Extract verbatim the lines running from the beginning of the telescope data records below through the line that contains "0.05/0.05 arcsec/px), over >= 5 px.", both ends included, and omit the pictures from your answer.

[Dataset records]
#####
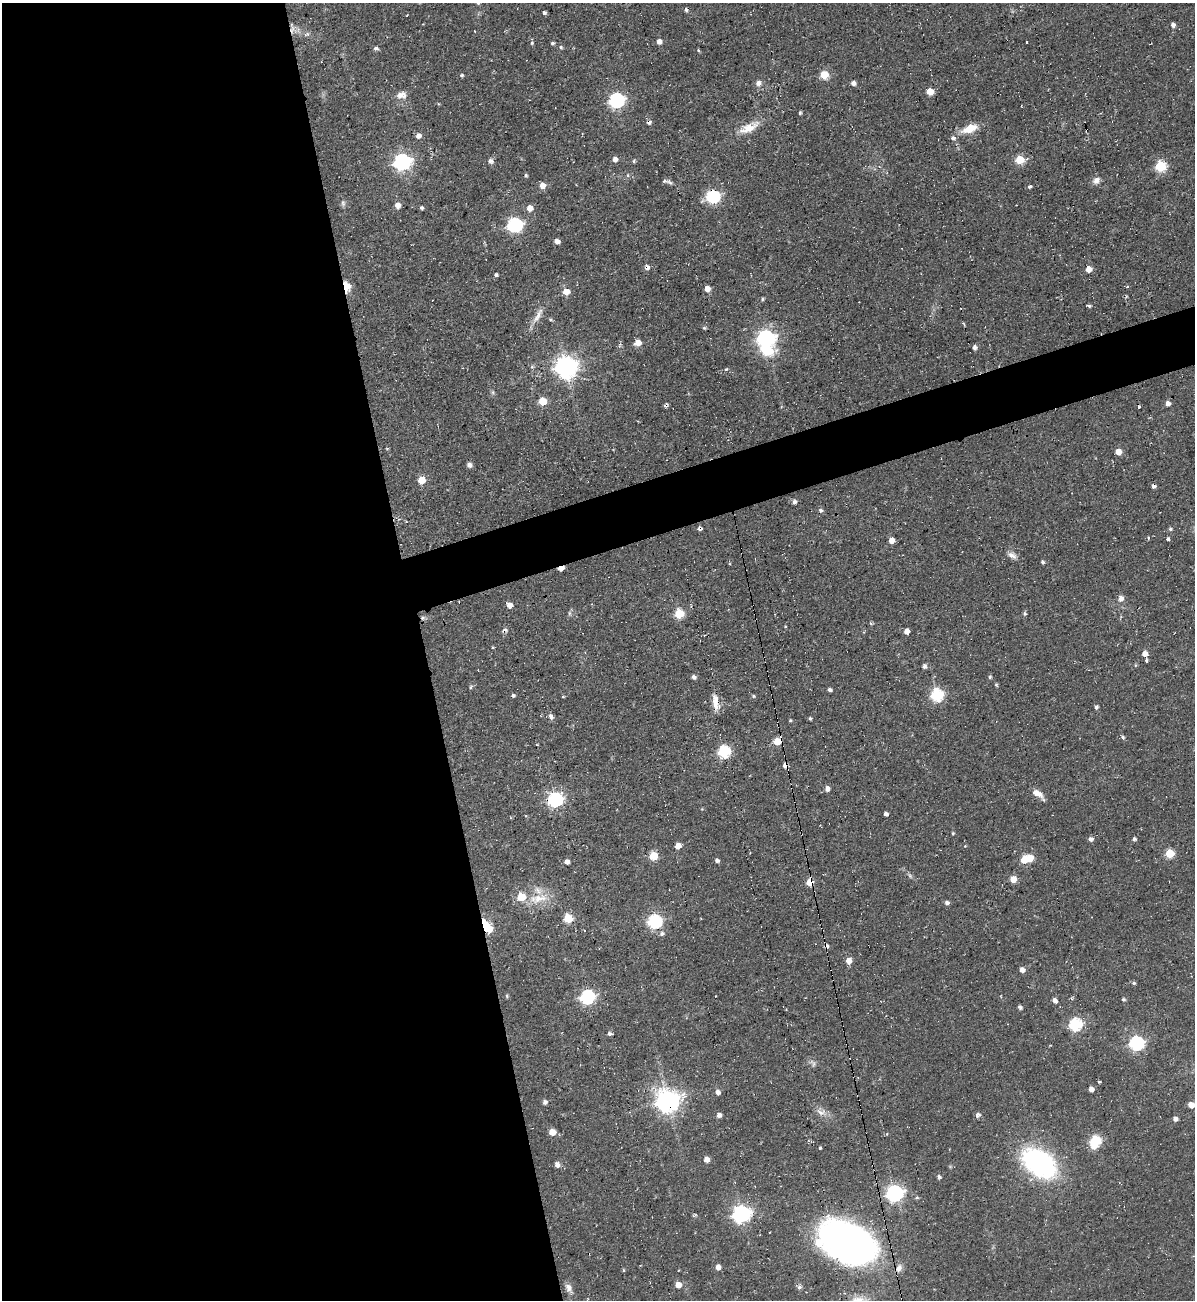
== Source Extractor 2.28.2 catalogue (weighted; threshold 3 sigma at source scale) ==
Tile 9 of 4 x 4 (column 1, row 3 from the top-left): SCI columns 261-1453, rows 1334-2631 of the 5180 x 5227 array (HDU 1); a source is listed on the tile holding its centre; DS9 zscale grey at full resolution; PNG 1197 x 1302 px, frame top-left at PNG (2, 3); no overlay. Shown black and unused: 38% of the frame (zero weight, under 2 of 3 exposures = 2% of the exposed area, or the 3 px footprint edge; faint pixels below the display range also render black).
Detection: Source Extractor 2.28.2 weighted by HDU 2 'WHT'; one run over the whole footprint, this tile lists its part. Background 0.0433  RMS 0.0078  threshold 0.0349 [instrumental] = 3 sigma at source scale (4.5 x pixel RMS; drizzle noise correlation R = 1.50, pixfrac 1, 0.05/0.05 arcsec/px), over >= 5 px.
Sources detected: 186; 3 inside a brighter object's white glare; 7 cosmic-ray / hot-pixel residue — not listed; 1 inside a brighter listed object's ellipse — not listed separately; the other 175 listed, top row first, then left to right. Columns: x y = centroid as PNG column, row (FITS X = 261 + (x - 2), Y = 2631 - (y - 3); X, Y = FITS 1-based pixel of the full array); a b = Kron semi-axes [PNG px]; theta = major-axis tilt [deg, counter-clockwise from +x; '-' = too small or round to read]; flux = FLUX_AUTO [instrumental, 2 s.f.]
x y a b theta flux
478 3 5 5 - 1.2
686 10 5 4 - 1.8
544 13 4 3 - 1.7
407 15 3 2 - 0.5
1173 25 5 4 - 3.4
292 29 14 5 89 2.9
307 34 10 4 26 1.8
659 41 5 4 - 5.3
1026 42 3 2 - 1.1
532 43 6 5 - 1.3
552 43 4 4 - 1.6
561 47 6 4 -67 1.2
376 48 6 5 - 1.8
698 50 4 3 - 0.93
462 75 4 4 - 1.4
824 75 5 5 - 28
758 83 9 8 - 3.7
853 83 5 5 - 3.3
930 91 5 5 - 15
401 95 14 10 9 5.9
616 100 7 6 - 190
800 113 4 3 - 1.3
749 128 31 12 25 14
969 129 17 8 20 15
418 135 5 5 - 4.6
953 138 7 6 - 2.3
615 159 5 5 - 4.1
1020 160 6 5 - 32
402 161 7 7 - 280
490 161 6 5 - 3.2
634 161 5 5 - 1.1
1161 166 6 6 - 67
526 175 4 4 - 1.3
628 175 6 4 -89 1.1
1096 180 11 8 35 4.2
669 182 12 5 -40 2.4
542 186 5 5 - 7.6
1029 187 4 4 - 1.7
713 196 7 6 - 140
343 203 9 6 -89 2
397 205 6 6 - 4.9
422 208 4 4 - 1.5
530 208 5 5 - 7.5
514 225 7 6 - 180
557 241 5 4 - 4.8
647 267 7 6 - 2.7
1088 269 5 4 - 12
496 275 4 4 - 1.4
346 287 7 5 -79 33
707 289 5 5 - 7.2
566 291 5 5 - 12
762 299 6 4 29 1.2
1089 306 5 4 - 1.3
538 316 26 8 62 7.6
550 319 5 4 - 1.2
704 328 4 4 - 1.1
766 338 7 7 - 320
638 342 6 5 - 8.2
974 347 5 4 - 2.8
767 350 21 13 -5 23
566 366 8 8 - 570
532 367 6 5 - 1.5
726 369 5 4 - 1.2
493 392 6 4 -90 1.4
543 401 5 5 - 24
1168 403 5 5 - 3.9
666 405 5 4 - 1.5
387 448 5 3 - 0.69
1118 452 5 5 - 8.5
469 465 5 4 - 4.2
421 480 5 5 - 18
1154 486 4 4 - 3
794 502 5 4 - 2.5
700 528 4 4 - 2.1
1170 529 5 5 - 1.5
1148 538 5 3 - 0.78
1168 539 3 3 - 3.1
891 540 5 5 - 8.4
1012 555 15 7 -25 4.3
1043 562 4 3 - 1.6
561 568 5 3 - 9.7
1121 598 7 7 - 4
509 605 5 5 - 6.5
569 613 6 4 -90 1.5
679 614 5 5 - 45
1025 614 5 4 - 1.4
785 627 3 3 - 0.63
504 630 7 5 29 2.2
907 631 5 4 - 6.3
1145 654 5 5 - 6.2
1146 660 4 3 - 1.2
1135 665 5 3 - 0.75
924 666 5 5 - 2.3
694 677 6 4 -20 2.2
990 677 5 4 - 1.2
996 684 5 4 - 0.99
471 687 6 4 60 1.1
829 690 4 4 - 1.9
513 695 4 4 - 1.6
937 695 6 6 - 95
753 696 5 4 - 1.2
563 697 3 3 - 0.89
715 702 22 6 -83 7.9
1096 707 5 4 - 1.4
551 717 7 5 -60 3.2
810 718 4 3 - 1.2
790 720 4 4 - 0.95
1123 737 6 4 -72 1.4
777 741 5 5 - 17
724 752 7 6 - 75
785 765 4 4 - 6.7
827 788 5 5 - 4.1
1038 794 15 6 -39 7.4
555 799 7 6 - 180
702 809 4 4 - 0.69
886 814 4 4 - 2.4
953 833 4 3 - 0.93
1091 839 6 5 - 2.6
1134 839 6 5 - 1.5
678 846 5 4 - 9.2
965 846 4 3 - 0.62
1169 853 5 5 - 33
653 856 5 5 - 29
1024 860 5 5 - 17
717 861 5 4 - 2.2
567 862 5 4 - 4.3
910 876 8 5 -54 1.8
1013 879 5 5 - 11
810 882 5 5 - 15
521 897 5 5 - 29
538 898 32 12 11 17
947 903 5 5 - 2.3
568 918 5 5 - 34
655 921 6 6 - 150
489 929 16 12 -82 27
584 931 3 2 - 0.71
662 934 6 6 - 2.5
849 961 6 5 - 7.1
1022 970 5 4 - 5
1134 983 5 4 - 1.4
507 996 6 3 -88 0.93
587 997 7 6 - 170
1123 999 4 4 - 1.4
1055 1001 5 4 - 3.9
1020 1007 5 4 - 1.9
1075 1024 6 6 - 110
609 1034 5 4 - 2.2
1136 1043 6 6 - 160
813 1063 12 5 -77 2.3
1099 1082 3 3 - 0.92
1091 1089 4 4 - 4.9
718 1092 5 5 - 3.8
667 1101 8 8 - 680
545 1102 6 5 - 2.2
1191 1105 5 4 - 11
821 1112 15 10 -24 6.2
719 1115 5 4 - 4.1
978 1115 7 5 47 2.2
1175 1119 5 4 - 3.6
552 1132 5 5 - 12
1095 1141 7 6 - 64
820 1148 3 3 - 1
706 1159 5 5 - 5.5
1039 1163 27 17 -37 180
557 1164 7 5 72 4.5
939 1177 5 4 - 1.6
895 1193 7 7 - 270
741 1214 7 7 - 330
847 1243 48 30 -28 500
718 1267 5 5 - 4.5
899 1268 12 8 72 4.5
624 1270 4 4 - 0.93
678 1285 5 5 - 8.8
799 1287 7 6 - 2.1
569 1288 13 7 -60 4.5
Overlapping masked pixels (flux is a lower limit): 12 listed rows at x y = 292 29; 647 267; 346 287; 666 405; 700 528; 561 568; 504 630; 777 741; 785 765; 810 882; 489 929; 667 1101
Isophote crosses this tile's border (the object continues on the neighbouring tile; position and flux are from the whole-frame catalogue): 3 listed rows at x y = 478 3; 1191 1105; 847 1243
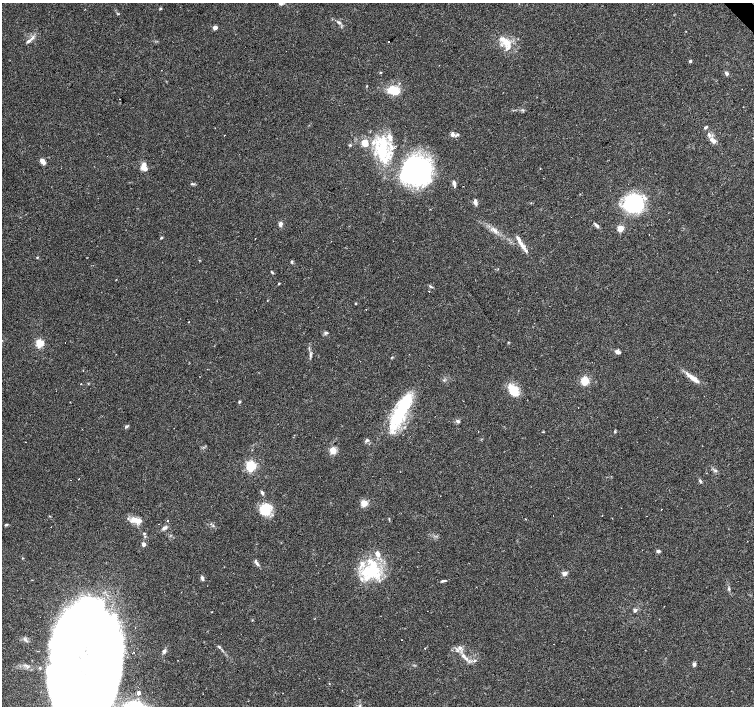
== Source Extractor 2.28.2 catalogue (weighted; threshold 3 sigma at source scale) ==
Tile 10 of 4 x 4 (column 2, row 3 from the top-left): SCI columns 1505-3007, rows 1617-3024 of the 6014 x 5983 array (HDU 1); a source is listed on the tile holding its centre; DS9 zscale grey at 2 x 2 block average (1 PNG px = mean of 2 x 2 image px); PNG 756 x 708 px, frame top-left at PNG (2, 3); no overlay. Shown black and unused: <1% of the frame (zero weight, under 2 of 3 exposures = <1% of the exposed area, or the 3 px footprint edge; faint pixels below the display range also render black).
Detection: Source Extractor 2.28.2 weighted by HDU 2 'WHT'; one run over the whole footprint, this tile lists its part. Background 0.074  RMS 0.0064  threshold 0.0287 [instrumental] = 3 sigma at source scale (4.5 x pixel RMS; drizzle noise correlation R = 1.50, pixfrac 1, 0.0396/0.0396 arcsec/px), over >= 5 px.
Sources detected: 133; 10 inside a brighter object's white glare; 15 cosmic-ray / hot-pixel residue — not listed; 13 inside a brighter listed object's ellipse — not listed separately; the other 95 listed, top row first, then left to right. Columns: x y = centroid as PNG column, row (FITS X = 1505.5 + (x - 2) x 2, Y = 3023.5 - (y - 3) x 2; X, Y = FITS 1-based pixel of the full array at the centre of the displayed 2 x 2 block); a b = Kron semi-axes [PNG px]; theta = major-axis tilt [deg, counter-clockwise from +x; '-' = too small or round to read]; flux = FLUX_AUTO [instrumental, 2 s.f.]
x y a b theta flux
281 4 7 3 -13 2.8
160 9 3 3 - 1.4
338 22 6 3 -11 2.1
215 27 3 2 - 13
32 38 10 3 42 4.3
506 42 13 9 -31 19
286 51 2 2 - 0.67
690 61 3 3 - 2.3
380 72 3 2 - 1
726 73 5 3 - 2.7
367 86 2 2 - 0.85
394 90 15 11 -27 23
706 127 5 2 - 2.1
452 134 7 5 -85 4
457 134 4 3 - 2.1
709 134 7 4 -62 4.3
713 141 7 5 -36 7.2
365 143 7 6 - 18
350 145 4 3 - 1.5
383 151 22 18 -74 61
42 161 5 3 - 11
144 166 8 6 74 10
416 169 38 29 -59 200
454 183 9 3 -77 4.1
192 184 7 2 -6 1.9
475 202 6 4 -79 5.2
633 203 17 15 16 160
280 224 5 4 - 5.1
597 225 9 3 -45 3.7
620 228 3 3 - 39
494 230 7 3 -68 3.8
649 234 2 2 - 1.4
161 237 4 3 - 1.4
522 245 15 5 -58 11
37 257 3 2 - 1.1
291 262 4 3 - 2
498 269 3 2 - 0.59
272 272 5 2 - 1.4
279 283 3 2 - 1.2
431 287 5 2 - 2
356 303 3 2 - 0.94
366 309 2 2 - 2.5
534 323 2 2 - 0.47
326 333 6 3 17 2.3
40 343 3 3 - 85
618 352 6 4 -21 5.1
310 355 8 2 83 2.5
693 378 22 5 -35 14
585 381 3 3 - 84
81 384 2 2 - 0.8
513 390 13 9 -52 31
239 402 3 3 - 1.9
578 408 2 2 - 1
399 413 36 11 66 110
458 421 5 4 - 3.2
126 426 5 3 - 2.1
367 440 5 4 - 2.5
25 442 2 2 - 0.94
333 450 8 7 - 11
251 466 4 3 - 160
716 471 5 3 - 2.5
700 481 5 3 - 2.5
262 492 5 3 - 3.3
364 503 3 3 - 49
265 509 12 12 - 35
602 516 2 2 - 0.6
389 519 3 2 - 0.98
134 520 10 6 28 10
167 520 2 2 - 5.8
6 525 4 3 - 1.8
51 527 2 2 - 1.5
164 528 8 4 31 4.4
144 533 3 3 - 1.5
143 544 3 2 - 11
658 551 4 4 - 3.5
257 563 10 3 -56 4
371 570 24 21 53 86
564 573 6 5 - 5.2
202 578 6 4 -82 3.1
32 580 2 2 - 0.88
443 581 7 3 12 2.6
729 589 4 3 - 1.8
181 592 2 2 - 0.66
635 610 5 4 - 2.5
40 617 2 2 - 0.9
315 618 2 2 - 0.6
101 629 47 23 -61 1100
219 647 5 3 - 2.2
164 651 5 4 - 3.5
134 652 2 2 - 3
464 656 11 4 -51 8.4
475 661 4 3 - 1.8
694 664 4 4 - 3.9
26 665 12 7 -10 16
139 693 4 4 - 8.9
Diffuse or blended objects may show on this block-average render without a row.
#####
◆ TASK OUTPUT ◆
== Source Extractor 2.28.2 catalogue (weighted; threshold 3 sigma at source scale) ==
Tile 9 of 4 x 4 (column 1, row 3 from the top-left): SCI columns 261-1453, rows 1334-2631 of the 5180 x 5227 array (HDU 1); a source is listed on the tile holding its centre; DS9 zscale grey at full resolution; PNG 1197 x 1302 px, frame top-left at PNG (2, 3); no overlay. Shown black and unused: 38% of the frame (zero weight, under 2 of 3 exposures = 2% of the exposed area, or the 3 px footprint edge; faint pixels below the display range also render black).
Detection: Source Extractor 2.28.2 weighted by HDU 2 'WHT'; one run over the whole footprint, this tile lists its part. Background 0.0433  RMS 0.0078  threshold 0.0349 [instrumental] = 3 sigma at source scale (4.5 x pixel RMS; drizzle noise correlation R = 1.50, pixfrac 1, 0.05/0.05 arcsec/px), over >= 5 px.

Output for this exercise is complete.